Ha dato materiale su cui riflettere il recente rapporto Almalaurea, il cui dato più evidente è che i giovani neolaureati sono diventati più selettivi che in passato rispetto alla scelta del primo posto di lavoro, dicendosi contrari ad accettare uno stipendio da 1.250 euro. Molti si dicono disposti ad andare all’estero piuttosto che lavorare a queste condizioni. Viene da chiedersi: questa botta di reni dei giovani laureati è da salutare come la recrudescenza di un rinnovato senso della dignità del lavoro e del lavoratore in un Paese in cui – al di là di ogni buonsenso – si continua a opporsi a una legge sul salario minimo? O è piuttosto il segno di una generazione che molto ha avuto dalle famiglie e ancor di più si aspetta e pretende dalla società e dalle aziende a cui mette a disposizione i propri servigi?

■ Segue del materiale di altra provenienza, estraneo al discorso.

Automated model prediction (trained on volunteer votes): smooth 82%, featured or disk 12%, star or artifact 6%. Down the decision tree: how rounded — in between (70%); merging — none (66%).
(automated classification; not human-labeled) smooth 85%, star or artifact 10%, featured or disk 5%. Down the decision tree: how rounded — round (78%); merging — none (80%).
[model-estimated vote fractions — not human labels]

La risposta probabilmente sta nel mezzo, ovvero – a seconda dei singoli casi – un po’ l’una e l’altra condizione. Vero è che con un’inflazione che ha limato il livello dei salari medi già tra i più bassi d’Europa, pretendere che a sacrificarsi siano sempre e solo le persone, appare – oltre che ingiusto – anche antistorico (se si tira troppo la corda, alla fine si spezza). Ma è anche vero che la logica delle retribuzioni sembra seguire quella dei tagli all’interno delle imprese: da anni ormai molte aziende, quando devono far quadrare i bilanci, fanno economia tagliando il personale e tenendo calmierate le buste paga. Col risultato che i conti magari tornano (almeno nell’immediato), solo che gli organici si riducono all’osso e i dipendenti che rimangono sono sempre più scontenti, sia perché si sentono malpagati e perennemente in bilico, sia perché si ritrovano sovraccarichi di mansioni.

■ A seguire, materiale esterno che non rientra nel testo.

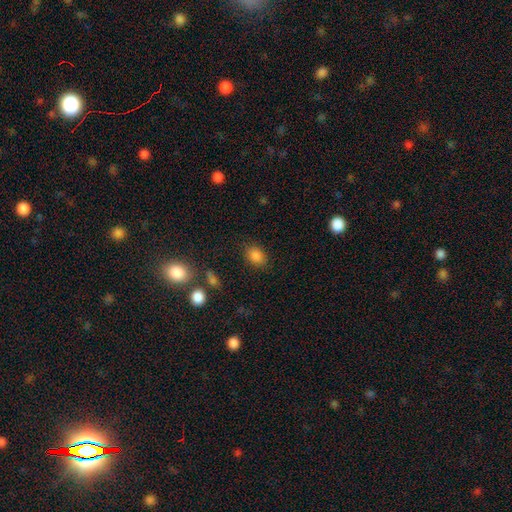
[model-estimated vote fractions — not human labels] Overall: smooth (84%). How rounded: in between (67%; round 32%). Merging: none (83%).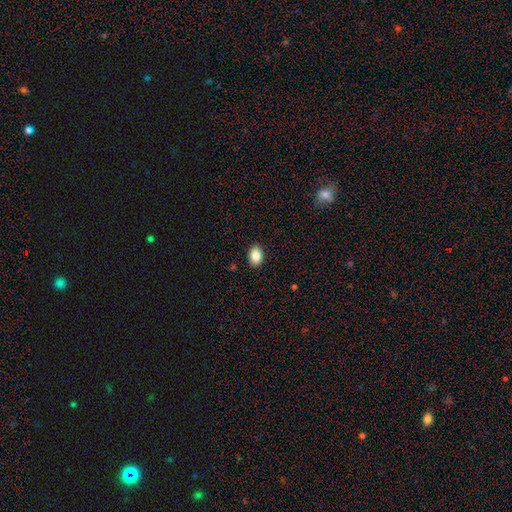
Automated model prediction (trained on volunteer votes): smooth_or_featured: smooth (p=0.85) [alt: star or artifact p=0.08]
how_rounded: in between (p=0.81) [alt: round p=0.18]
merging: none (p=0.89) [alt: minor disturbance p=0.08]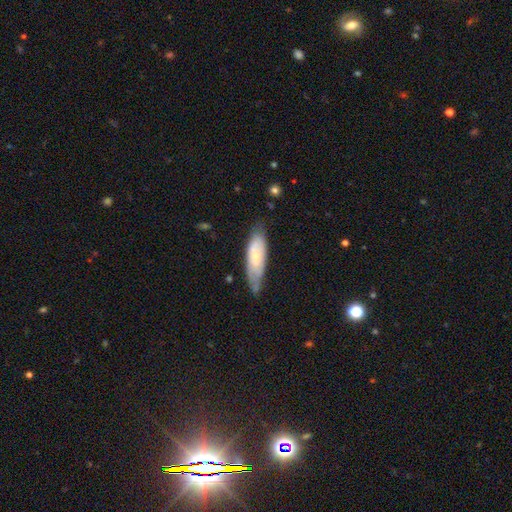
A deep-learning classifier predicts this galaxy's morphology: A smooth galaxy with no disk features (55%) that is in between round and cigar-shaped (53%).

Vote fractions:
- Smooth or featured? smooth: 55% / featured or disk: 39% / star or artifact: 6%
- How rounded? in between: 53% / cigar-shaped: 45% / round: 2%
- Merging? none: 62% / minor disturbance: 29% / major disturbance: 7% / merger: 3%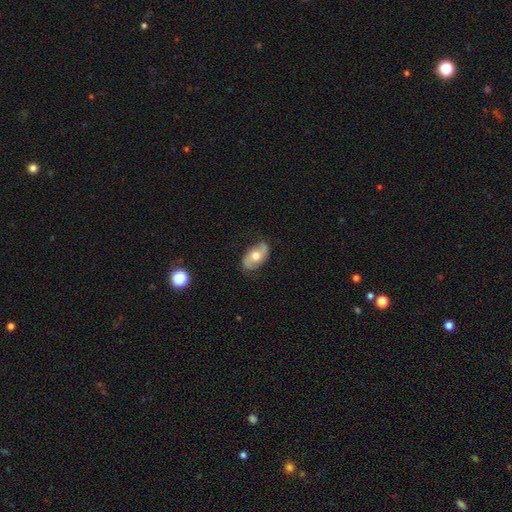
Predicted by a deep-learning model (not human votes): smooth-or-featured: featured or disk: 48% | smooth: 45% | star or artifact: 6%
  merging: none: 77% | minor disturbance: 18% | major disturbance: 4% | merger: 1%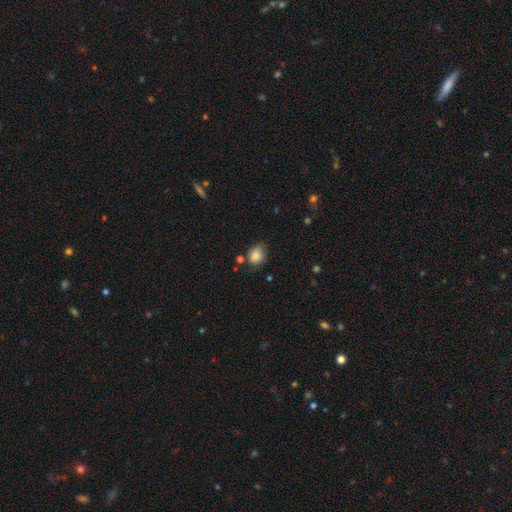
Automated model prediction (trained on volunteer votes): Q: Smooth or featured?
A: smooth (82%); runner-up: star or artifact (9%)
Q: How rounded?
A: in between (51%); runner-up: round (48%)
Q: Merging?
A: none (61%); runner-up: minor disturbance (28%)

In un quadro siffatto pretendere di parlare di produttività media, che – come abbiamo scritto su Business People – è decisamente inferiore rispetto ad altri Paesi europei per non dire agli Stati Uniti, diventa un miraggio. Anche perché non sono molte le aziende che si sono strutturate e hanno investito per consolidare il proprio coefficiente produttivo: molte si accontentano di iniziative episodiche e a buon mercato, che agiscono sulla superficie anziché alla radice del problema. Dunque, che ben vengano le accresciute aspettative economiche dei giovani neolaureati: questo costringerà le imprese a selezionare meglio un personale che dovrà pagare mediamente di più. Nella speranza che ciò spinga a una seria riflessione sul reale valore (non solo economico) del lavoro, soprattutto ora che diverse funzioni rischiano di essere soppiantate dalle applicazioni dell’AI. Si spera che il no di questi giovani porga un argine al mito dell’efficienza a tutti i costi, e dia piuttosto slancio nuovo all’aspirazione allo sviluppo: il che – calcisticamente parlando – si traduce per le aziende nel giocare in attacco, smarcandosi dalle posizioni difensive.